Directions:
**A)** Reproduce the part of the Lunar Prelude page from "Singles from Lunar" to "Gaiman's The Sandman.".
**B)** According to the Lunar Prelude page, what inspired the track "Turn the Lights Out"?

Document passage:
[BEGIN]
EP by Delain
- Released: 19 February 2016
- Recorded: 2015–2016
- Genre: Symphonic metal
- Length: 35:23
- Label: Napalm Records
- Producer: Martijn Westerholt

Delain EP chronology
|  | Lunar Prelude (2016) | Hunter's Moon (2019) |

Singles from Lunar Prelude
- "Suckerpunch" Released: 7 February 2016;

= Lunar Prelude =

2016 EP by Delain

Lunar Prelude is the first EP by the Dutch symphonic metal band Delain. It was released on 19 February 2016. This is the first album with Ruben Israel on drums and Merel Bechtold on guitar. The track "Turn the Lights Out" is inspired by Neil Gaiman's The Sandman.

Professional ratings
Review scores
| Source | Rating |
| Sputnikmusic | Star |

==Critical reception==
Sputnik Music gave the album 3-stars, but wrote "Nothing on Lunar Prelude is going to surprise you. Symphonic metal with huge hooks is the order of the day. If you like Delain, you’ll find plenty to enjoy here, too. If you don’t like this band, there isn’t a single thing Lunar Prelude can do to change your mind."

== Track listing ==

| No. | Title | Length |
|---|---|---|
| 1. | "Suckerpunch" | 4:10 |
| 2. | "Turn the Lights Out" | 4:15 |
| 3. | "Don't Let Go" (New Version) | 3:57 |
| 4. | "Lullaby" (Live 2015) | 5:15 |
| 5. | "Stardust" (Live 2015) | 4:13 |
| 6. | "Here Come the Vultures" (Live 2015) | 5:40 |
| 7. | "Army of Dolls" (Live 2015) | 5:27 |
| 8. | "Suckerpunch" (Orchestral Version) | 2:31 |
| Total length: |  | 35:23 |

== Personnel ==
Adapted from the EP booklet:

Delain
- Charlotte Wessels – vocals
- Timo Somers – lead guitar
- Merel Bechtold – rhythm guitar
- Otto Schimmelpenninck van der Oije – bass
- Martijn Westerholt – keyboards
- Ruben Israel – drums

Technical
- Martijn Westerholt – producer
- Ted Jensen – mastering
- Arno Krabman – drum engineering on "Suckerpunch", "Turn the Lights Out" and "Don't Let Go"
[END]
Record excerpts:
[BEGIN]
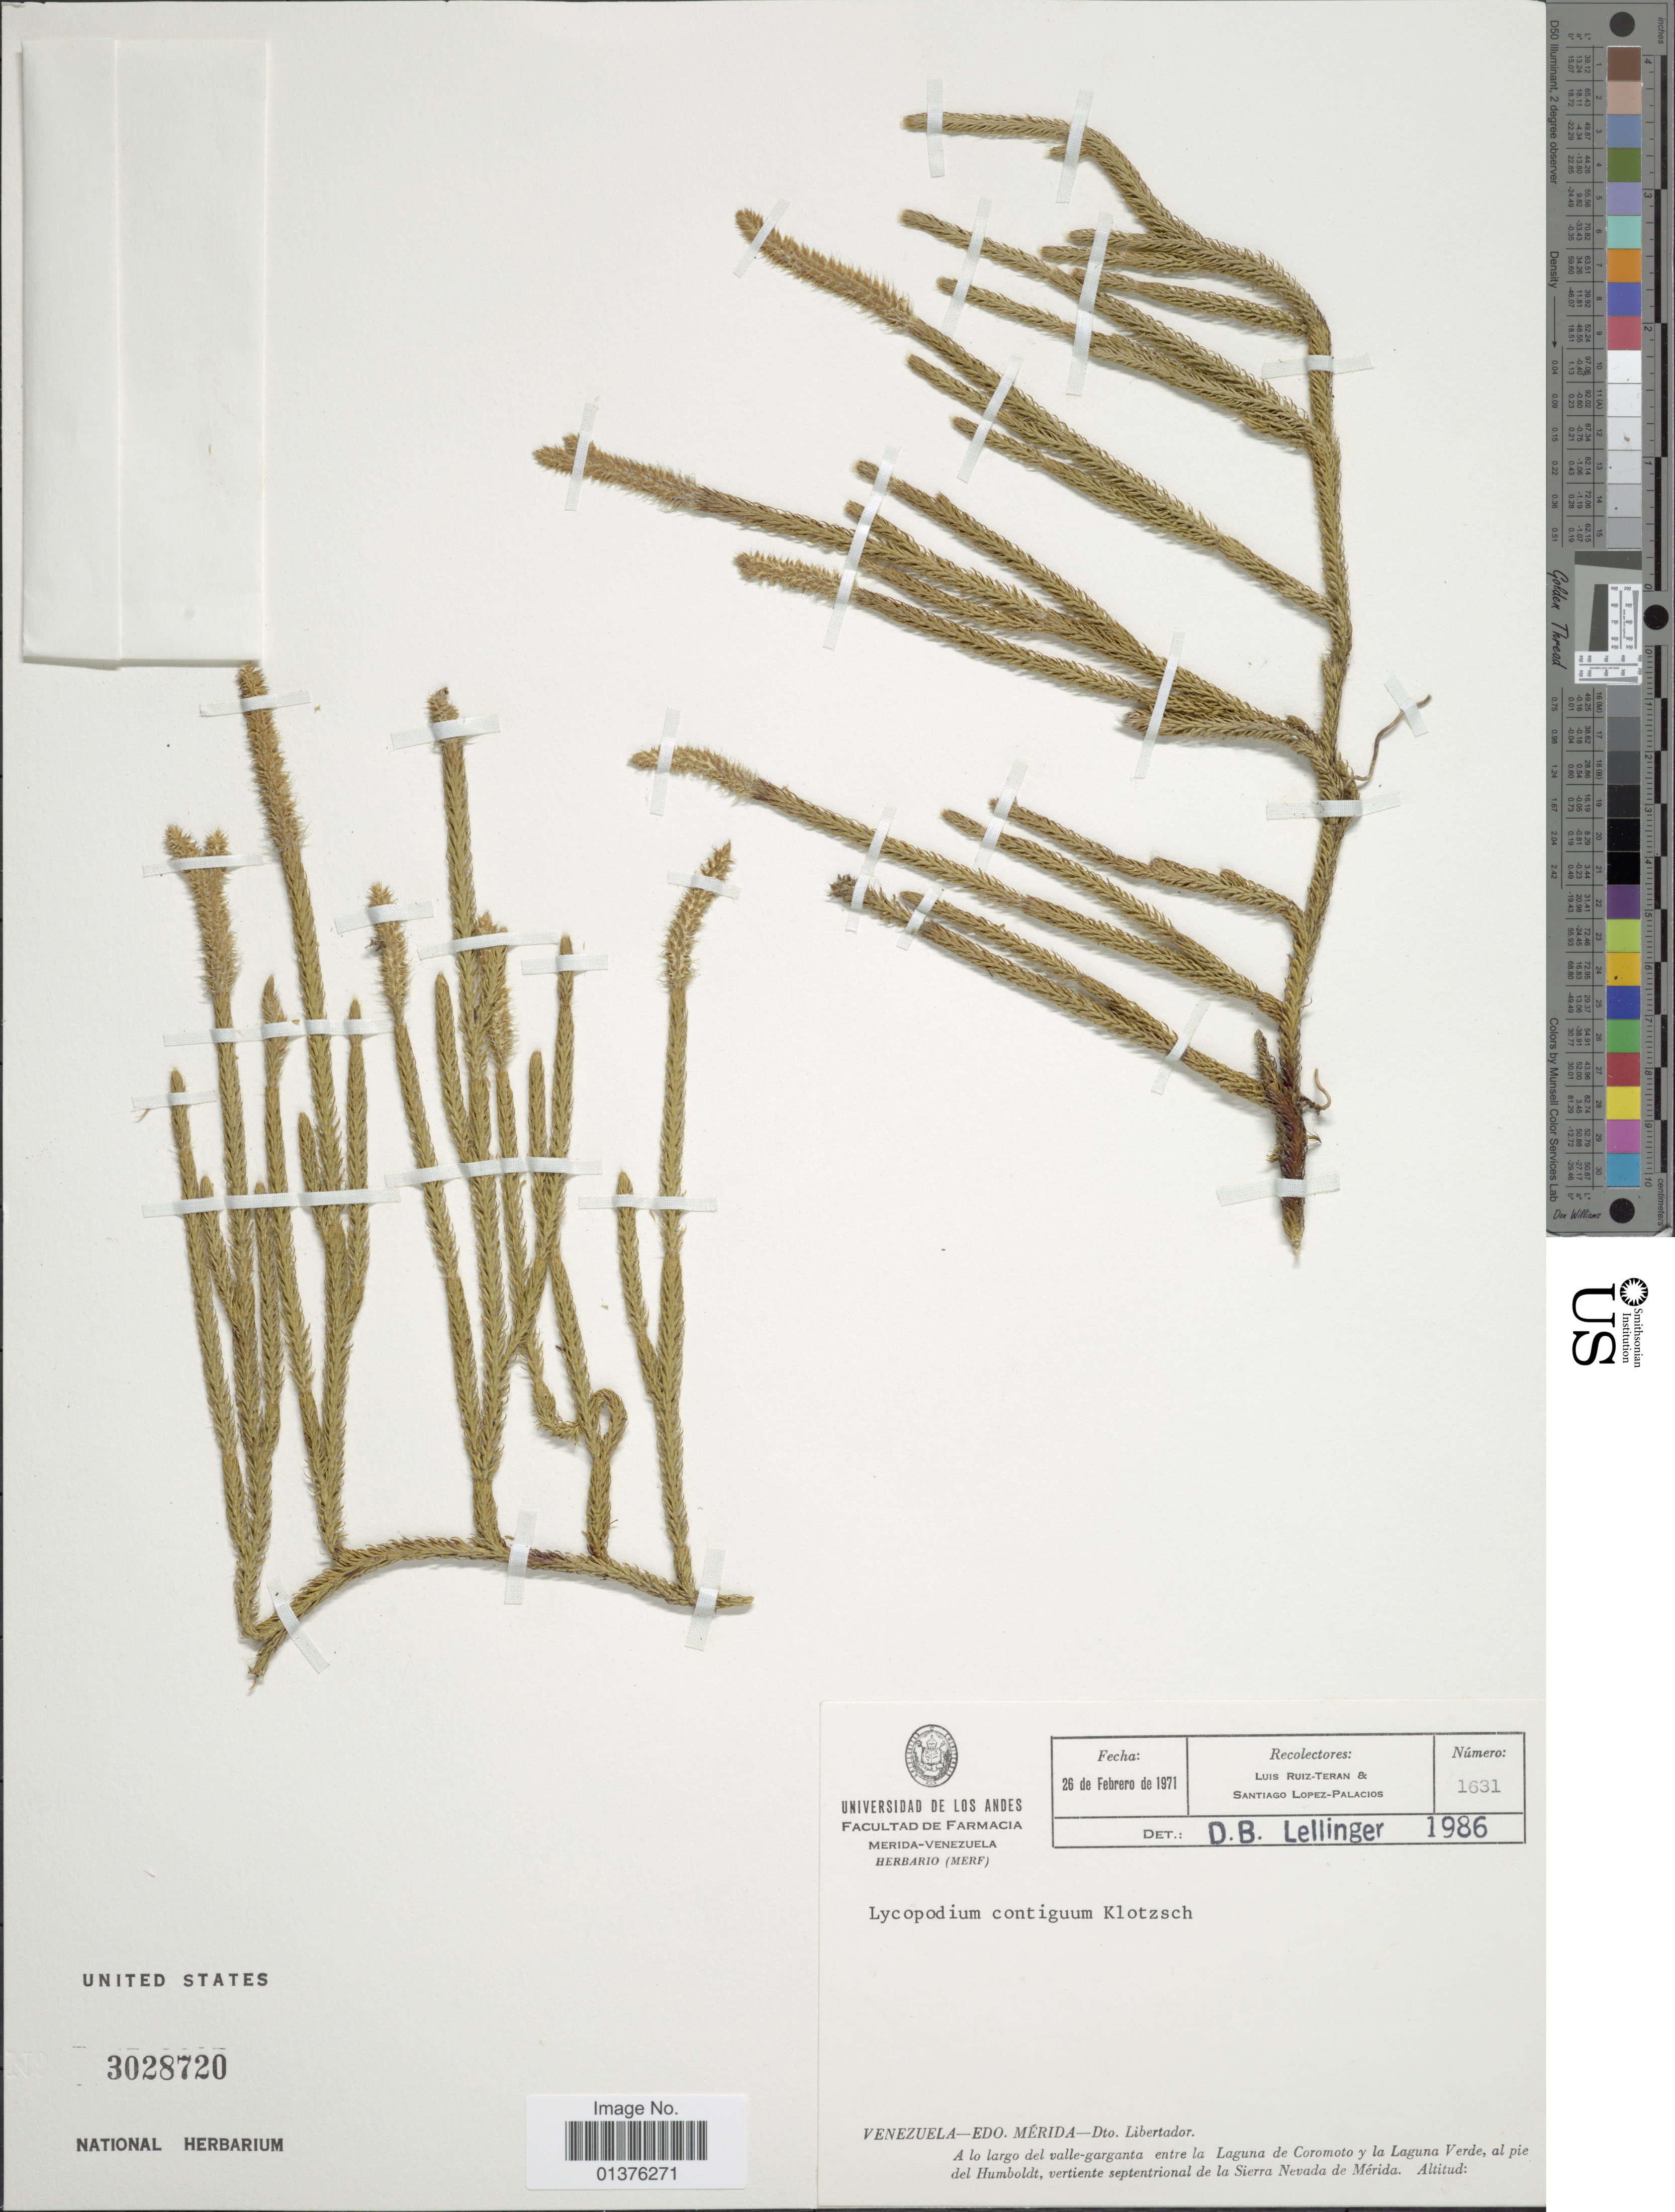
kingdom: Plantae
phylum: Tracheophyta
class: Lycopodiopsida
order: Lycopodiales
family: Lycopodiaceae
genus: Lycopodium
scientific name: Lycopodium clavatum subsp. contiguum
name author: (Klotzsch) B. Øllg.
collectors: L. E. Ruíz-Terán & S. López-Palacios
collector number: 1631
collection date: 1971-02-26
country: Venezuela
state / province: Mérida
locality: Dto. Libertador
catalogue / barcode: US 3028720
[END]
Written responses:
**A)**
Singles from Lunar Prelude
- "Suckerpunch" Released: 7 February 2016;

= Lunar Prelude =

2016 EP by Delain

Lunar Prelude is the first EP by the Dutch symphonic metal band Delain. It was released on 19 February 2016. This is the first album with Ruben Israel on drums and Merel Bechtold on guitar. The track "Turn the Lights Out" is inspired by Neil Gaiman's The Sandman.

**B)** Neil Gaiman's The Sandman.